__EXERCISE GOAL__. Write out every line of the data below verbatim, leaving out the pictures.

Records from a dataset:
--- --- ---

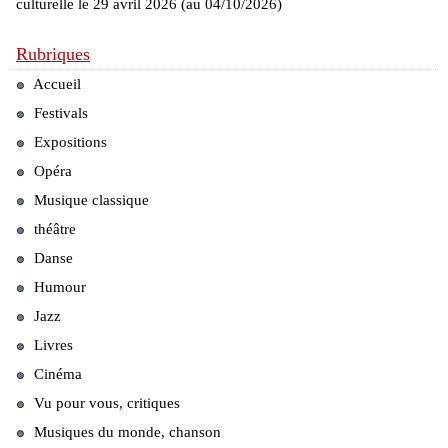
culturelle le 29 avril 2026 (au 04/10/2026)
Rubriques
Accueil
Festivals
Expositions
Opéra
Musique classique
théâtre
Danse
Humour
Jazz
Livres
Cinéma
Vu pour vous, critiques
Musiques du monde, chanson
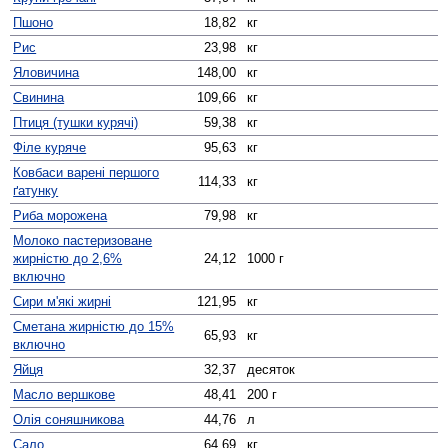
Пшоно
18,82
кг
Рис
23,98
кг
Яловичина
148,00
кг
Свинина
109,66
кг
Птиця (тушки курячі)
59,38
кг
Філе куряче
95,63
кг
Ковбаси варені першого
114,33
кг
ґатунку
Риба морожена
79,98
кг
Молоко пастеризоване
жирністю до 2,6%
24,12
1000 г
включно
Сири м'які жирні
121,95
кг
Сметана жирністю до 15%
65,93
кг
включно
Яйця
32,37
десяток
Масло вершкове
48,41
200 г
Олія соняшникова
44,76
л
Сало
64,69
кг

--- --- ---

__PROBLEM SOLUTION__.
culturelle le 29 avril 2026 (au 04/10/2026)
Rubriques
Accueil
Festivals
Expositions
Opéra
Musique classique
théâtre
Danse
Humour
Jazz
Livres
Cinéma
Vu pour vous, critiques
Musiques du monde, chanson
Пшоно
18,82
кг
Рис
23,98
кг
Яловичина
148,00
кг
Свинина
109,66
кг
Птиця (тушки курячі)
59,38
кг
Філе куряче
95,63
кг
Ковбаси варені першого
114,33
кг
ґатунку
Риба морожена
79,98
кг
Молоко пастеризоване
жирністю до 2,6%
24,12
1000 г
включно
Сири м'які жирні
121,95
кг
Сметана жирністю до 15%
65,93
кг
включно
Яйця
32,37
десяток
Масло вершкове
48,41
200 г
Олія соняшникова
44,76
л
Сало
64,69
кг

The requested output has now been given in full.